** TASK DETAILS **
All lines from the one containing "Identify the document" through the end of the data below must be reproduced exactly, and no others.

Rendered page images:
※ ※ ※

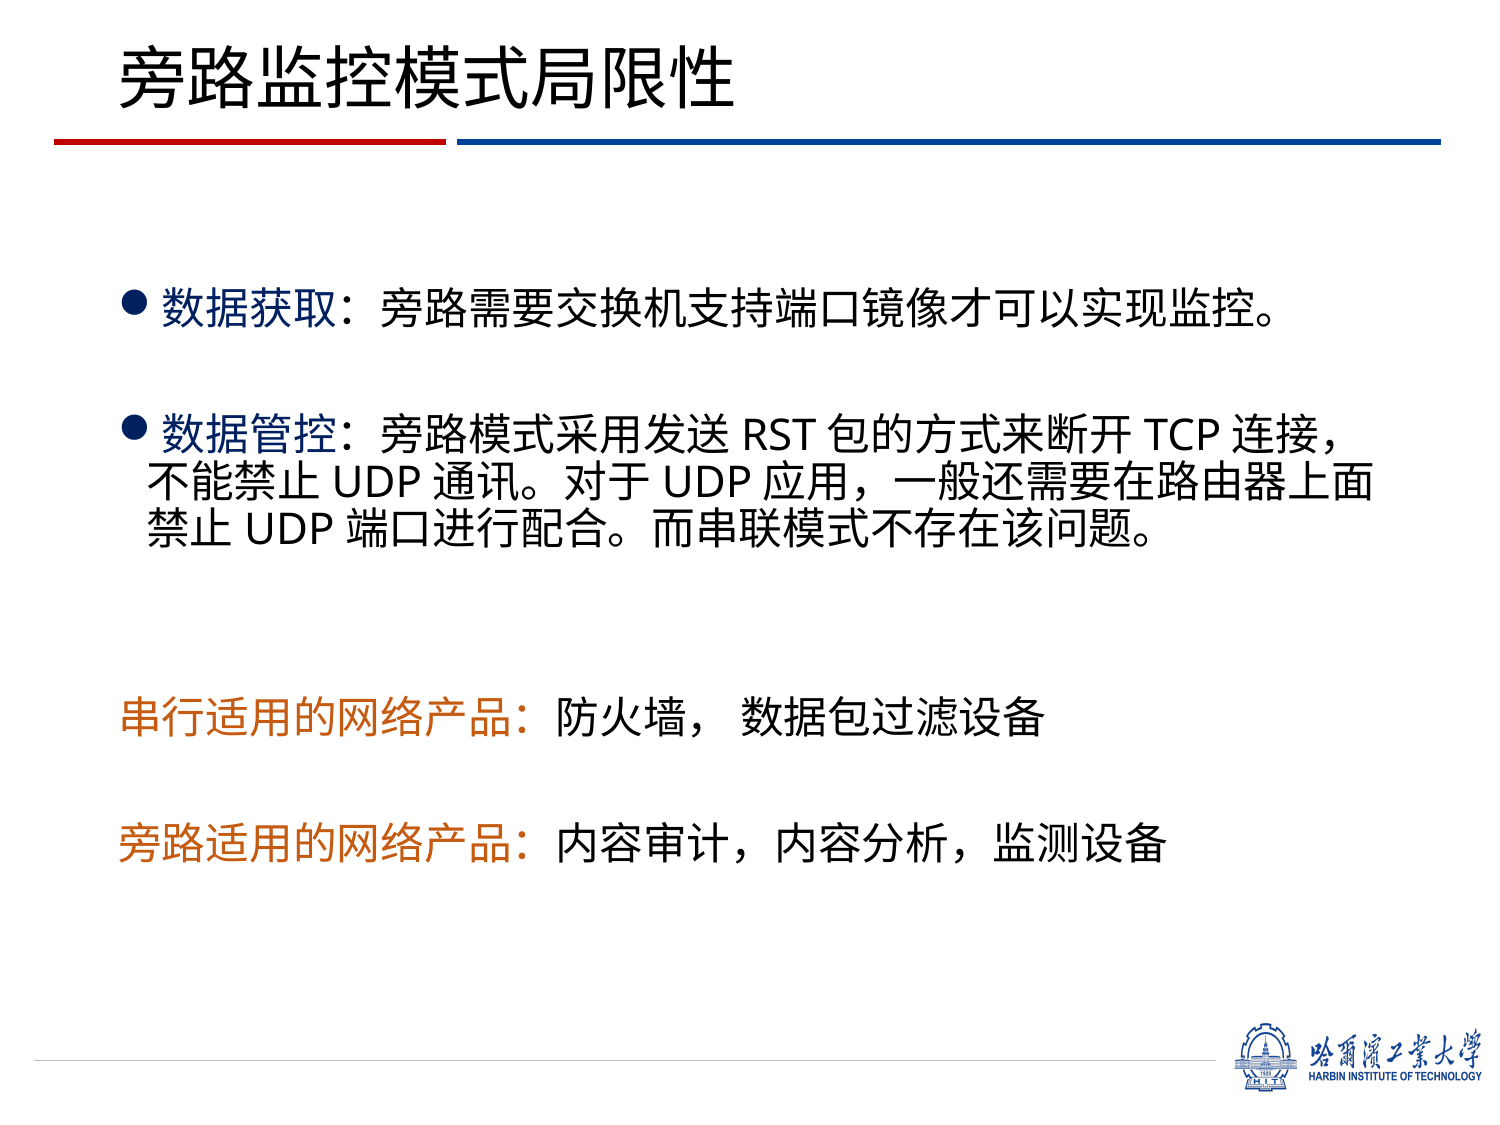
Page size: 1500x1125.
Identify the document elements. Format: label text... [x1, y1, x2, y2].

title 旁路监控模式局限性 [103, 32, 1397, 126]
picture [1204, 1023, 1482, 1094]
list 数据获取：旁路需要交换机支持端口镜像才可以实现监控。 数据管控：旁路模式采用发送RST包的方式来断开TCP连接，不能禁止UDP通讯。对于UDP应用，一般还需要在路由器上面禁止UDP端口进行配合。而串联模式不存在该问题。 串行适用的网络产品：防火墙， 数据包过滤设备 旁路适用的网络产品：内容审计，内容分析，监测设备 [103, 279, 1397, 1014]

※ ※ ※

** RESULT OF THIS TASK **
Identify the document elements. Format: label text... [x1, y1, x2, y2].

title 旁路监控模式局限性 [103, 32, 1397, 126]
picture [1204, 1023, 1482, 1094]
list 数据获取：旁路需要交换机支持端口镜像才可以实现监控。 数据管控：旁路模式采用发送RST包的方式来断开TCP连接，不能禁止UDP通讯。对于UDP应用，一般还需要在路由器上面禁止UDP端口进行配合。而串联模式不存在该问题。 串行适用的网络产品：防火墙， 数据包过滤设备 旁路适用的网络产品：内容审计，内容分析，监测设备 [103, 279, 1397, 1014]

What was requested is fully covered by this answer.